All the releases have been signed and you are allowed to use anything and anyone in the town as long as you do not disrupt anything that might have (or have not) occurred naturally. The residents have been charged to ignore your presence and that of your crew as much as possible and you may use and/or bring in outside talent as long as they have not been on film before. This motion picture is to have an incredibly natural feel to it, and you have no script, but your mind’s already swimming in ideas.
Day one. You and your crew arrive in Astoria, the location of your film. Immediately, you and your crew drive around the town and scope out potential sets. Any home, any building, any location is yours for the choosing. You take some basic reference shots of potential locations for you to refer to later.
You decide you’ll start shooting tomorrow at a restaurant and lounge called the Crab Pot.
Next up, you have time to select your key players, so you and your crew head out to downtown to see what the locals look like. The local supermarket seems to be the place with the most foot traffic, so you settle-in there, posting up where local Girl Scouts usually are outside the store selling cookies.
At first, a crowd starts to develop around your area outside the store. Local law enforcement arrives to break up the crowd because they’ve pledged to ignore your presence unless you reach out to them. They apologize profusely and you recruit two of the officers, Jason, and Kelly to be talent in your film.

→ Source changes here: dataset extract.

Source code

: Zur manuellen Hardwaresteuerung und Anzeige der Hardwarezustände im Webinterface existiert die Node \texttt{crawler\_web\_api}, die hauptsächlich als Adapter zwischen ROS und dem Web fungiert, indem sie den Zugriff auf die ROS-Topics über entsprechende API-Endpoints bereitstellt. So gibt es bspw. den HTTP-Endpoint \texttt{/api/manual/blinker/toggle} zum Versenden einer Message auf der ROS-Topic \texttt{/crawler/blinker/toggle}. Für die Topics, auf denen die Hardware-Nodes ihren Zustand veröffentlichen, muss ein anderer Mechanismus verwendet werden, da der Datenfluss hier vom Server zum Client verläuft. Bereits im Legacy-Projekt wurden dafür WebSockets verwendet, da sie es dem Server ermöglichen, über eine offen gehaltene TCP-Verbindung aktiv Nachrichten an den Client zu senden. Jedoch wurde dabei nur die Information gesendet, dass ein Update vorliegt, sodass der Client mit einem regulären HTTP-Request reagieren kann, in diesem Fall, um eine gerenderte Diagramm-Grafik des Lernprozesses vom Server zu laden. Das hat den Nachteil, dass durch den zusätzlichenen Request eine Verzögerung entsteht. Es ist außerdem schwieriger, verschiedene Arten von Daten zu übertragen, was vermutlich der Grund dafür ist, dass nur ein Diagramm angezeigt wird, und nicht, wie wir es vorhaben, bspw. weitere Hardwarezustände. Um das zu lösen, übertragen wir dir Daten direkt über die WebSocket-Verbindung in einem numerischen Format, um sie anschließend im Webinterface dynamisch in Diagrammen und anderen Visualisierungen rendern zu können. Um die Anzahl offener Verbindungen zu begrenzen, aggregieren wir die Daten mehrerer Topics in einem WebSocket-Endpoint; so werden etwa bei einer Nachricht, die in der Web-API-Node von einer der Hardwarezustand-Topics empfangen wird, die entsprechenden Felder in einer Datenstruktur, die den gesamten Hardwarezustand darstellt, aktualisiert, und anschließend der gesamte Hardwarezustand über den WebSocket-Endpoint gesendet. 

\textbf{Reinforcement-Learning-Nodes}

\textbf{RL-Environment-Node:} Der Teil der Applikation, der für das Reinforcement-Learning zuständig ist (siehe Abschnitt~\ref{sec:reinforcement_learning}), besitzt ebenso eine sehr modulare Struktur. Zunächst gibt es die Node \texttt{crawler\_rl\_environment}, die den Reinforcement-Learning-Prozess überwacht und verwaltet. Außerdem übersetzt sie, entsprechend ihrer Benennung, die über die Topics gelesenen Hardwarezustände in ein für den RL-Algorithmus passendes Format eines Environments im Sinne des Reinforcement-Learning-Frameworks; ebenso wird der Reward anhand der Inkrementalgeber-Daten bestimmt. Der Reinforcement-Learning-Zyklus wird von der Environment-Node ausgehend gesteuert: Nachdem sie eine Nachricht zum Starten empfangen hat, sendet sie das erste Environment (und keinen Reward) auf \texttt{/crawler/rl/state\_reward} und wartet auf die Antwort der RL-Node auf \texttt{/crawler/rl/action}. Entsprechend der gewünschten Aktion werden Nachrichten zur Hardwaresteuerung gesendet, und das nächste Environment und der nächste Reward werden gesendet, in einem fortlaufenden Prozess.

By five o’clock p.m. on your first day, you’ve selected the location where you are going to shoot, and you have a cast of eight locals selected to start filming. You’ve called a dancer from Las Vegas to appear in your film, and she’s on the bus right now, headed for Astoria, she should be arriving tomorrow. You’re thinking she will play your love interest.
That night you’re up all night plotting and scheming as your intention is to start shooting first thing in the morning.
The next morning, before the break of day, you and your crew set off to the Crab Pot to better acquaint yourself with the location and to get some establishing shots. Wait-a-minute… What are all those lights and emergency vehicles doing down the road? You tell your crew to start filming from the limo.
What? You insist they shoot anything and everything. Maybe you will find a way to fit the footage in later. They agree and comply. As you get closer to your location,
Well, I’ll be damned.
Sure enough, the Crab Pot suddenly burst into flames in the middle of the night, and it looks like you’re your location is a bust. You’re frustrated, as you rip out the sketches of your storyboard which relate to this location, as you tell your crew to get out and film everything, getting the best shots they can.
You start sketching-out the events which are currently being recorded, maybe you will find a way to write them in later.
Unfortunately, Eli, one of your cast members was in that fire. Although severely burned, he was rescued by firefighters, treated by EMTs and transferred to the hospital. You send half of your crew to follow him to the hospital while the other half continues to cover the fire. Eli died after being put on life support at the hospital, so now you’re down to a cast of seven, with one en route on the bus. You scratch-out parts you had intended Eli to play in your film.
By three o’clock p.m., you have footage of the fire, emergency response, and hospital footage in the can, as you film the arrival Tasha, the dancer, as she steps off the bus. You take a shine to her, thinking she is going to play a significant role in your reality-feeling movie.
By seven o’clock p.m., the dancer is being handcuffed and stuffed into the back of a police car, kicking and screaming. In four hours, she had gotten drunk, high, lifted the wallets of eleven locals (two from your crew members), stolen three cell phones, had sex with the mayor and his wife (unbeknownst to each other), and was arrested for being drunk and disorderly, theft, and destruction of public property. (Which you have documented and “in the can.”)
You send two cameramen to follow the police car and document whatever happens to the dancer.
You don’t know how this is going to affect your script or if any of the footage collected from your second day in town and first day’s shoot will appear in any of your movie at all, but you will be thinking of ways you can use it for your best advantage in upcoming script revisions.
There’s still hope for the scheduled “chance” encounter when you lightly direct and passively shoot the meeting of Alex and Mandy at the Pig & Pancake, while you and your staff grab a bite out of the camera’s view.
At nine-thirty you get a call from the pair covering the dancer. It appears she has outstanding warrants in Las Vegas and will no longer be a potential cast member. You call the videographers back to “The Pig” to join the rest of the crew.
And so it goes, day-in, day-out, every day after day, just making the best film you can out of the footage you get. You have your plans and ideas, and stuff happens. You readjust and keep shooting.